Monday, February 7, 2011

Coolest Quote Ever

"For no men, no cause, no war. Because there is no cause greater than life. And life is here with my family. When I was alone, a return was all I dreamed of. And now, reality of being home is greater then any dream. To you my fellow travellers, I will carry you always in my heart of hearts. If we perish, we do so as one. Because it is with my family that I will stay. Till the end. The ghost of what I was will haunt me no longer. For I am loved. I am free."

Sunday, February 6, 2011

Winter Sucks

Every time, and I mean every single gosh-darned time, I drive by my old apartment I feel like a little part of my heart is ripped out, thrown on the muddy ground, jumped on, and then shoved back in my chest to slowly poison and cripple my body. I hate my home. I love my old home. More than anything I wish I could be back there on my wonderful comfy couch, doing research papers and homework, working just one job, and petting my old cat.

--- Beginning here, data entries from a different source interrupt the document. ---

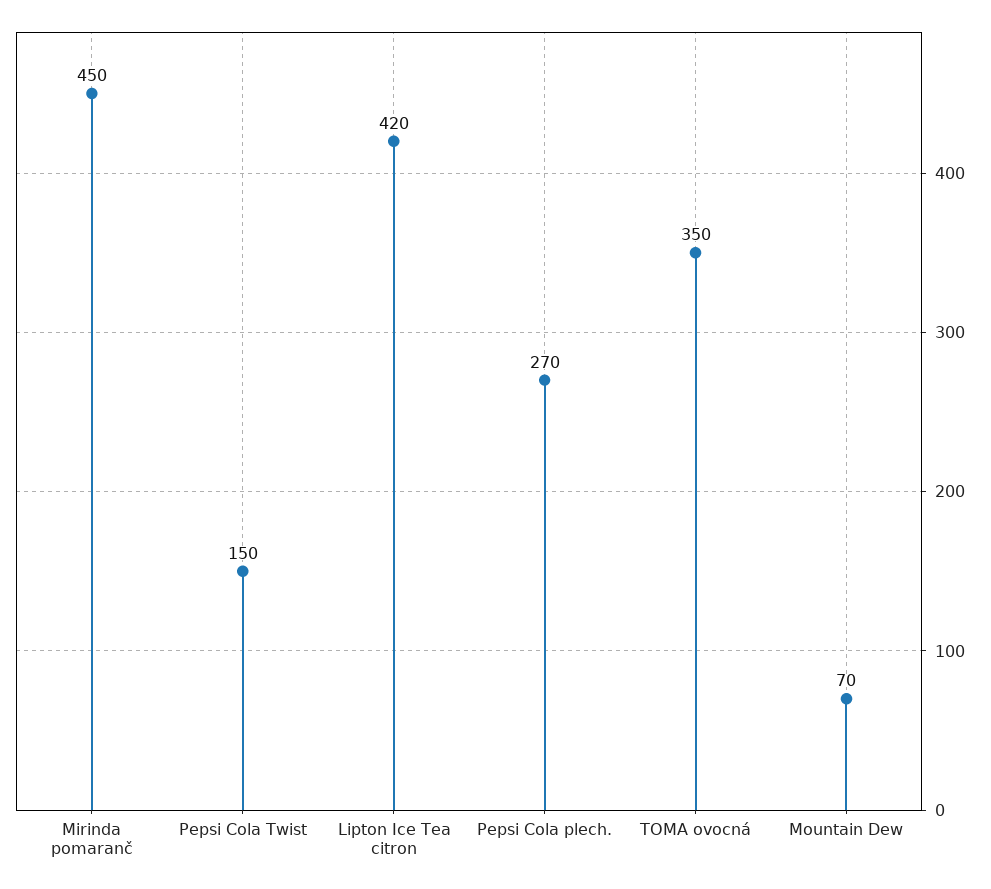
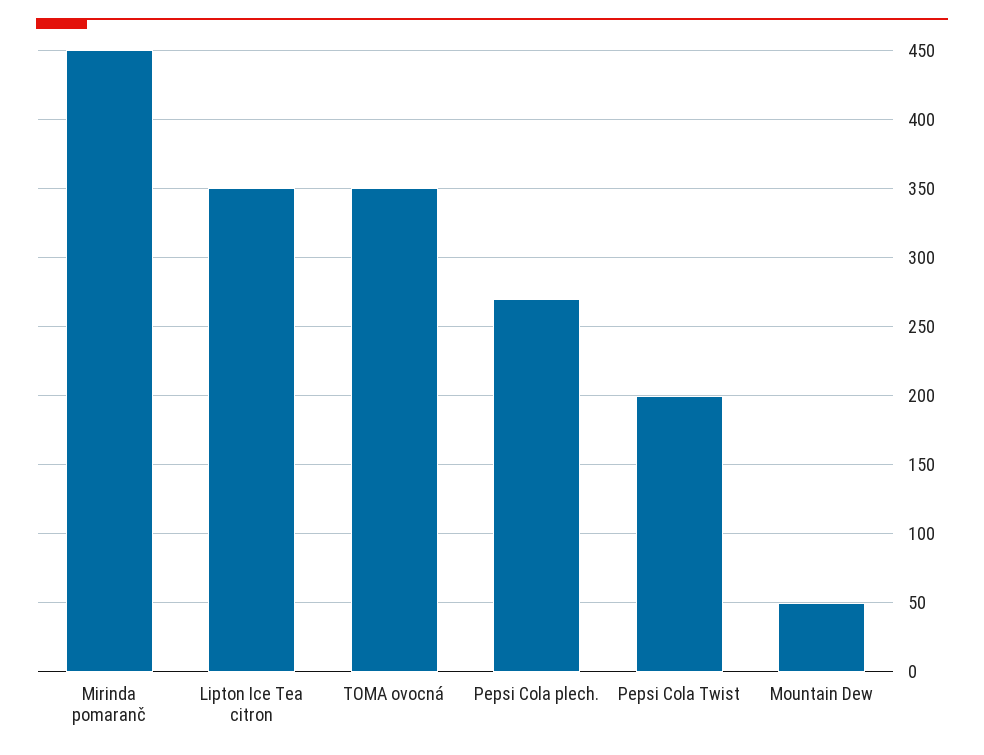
  {
    "Mirinda pomaranč": 450,
-   "Pepsi Cola Twist": 150,
+   "Pepsi Cola Twist": 200,
-   "Lipton Ice Tea citron": 420,
+   "Lipton Ice Tea citron": 350,
    "Pepsi Cola plech.": 270,
    "TOMA ovocná": 350,
-   "Mountain Dew": 70
+   "Mountain Dew": 50
  }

Instead I'm in this crap hole excuse for a house, sitting on my ass wasting each day just hoping that I can make it through the day so I can wait out one more worthless day. I fail at teaching. I fail at my job (even though I'm relatively still a good, albeit lazy, employee). I'm not accomplishing everything I wanted to. I'm not accomplishing anything. I feel nothing but despair. Today, while with friends, was the first day in literally weeks that I could remember genuinely smiling. I miss the old days of summer, warmth, achievements, and eagerness. These days I just wait....wait...wait...and decompose, watching as the days pass by while my heart, and dreams, slowly die away.

Thursday, February 3, 2011

Once-Monthly Post

At this point in the semester I have little time to do much, including blog-updates so this is just a summary of random thoughts I think are important.

1) Watching Animal Planet reminds me of Summer, or at least warmer weather, so I'm abstaining from watching it until the seasons change.
2) The months right before spring hits remind me of Avatar so I'm abstaining from watching or listening to Avatar music until at least March.
3) I've had four days off from school this week due to the ice storm. I should make a post later about my ridiculous ice storm adventures but I'm sure I won't until this semester ends.
4) I found a few apartments south of Indy near my sister's house so when spring break arrives I'm going to investigate the places and decide on one.
5) I got my hopes up thinking I was going to get 3 rats today but I had this little seed of doubt in my mind whispering to me that I wasn't being responsible by buying rat products and a cage. I ended up deciding not to get them because I should save that money for gas, bills, and tuition. While I know I made the responsible and adult choice, I still can't help feeling let down that I didn't get them. I wish I could have a pet. I just can't bring myself to spend the money on them.
6) As a great turn around from the previous point, I can get a dog in 3 months!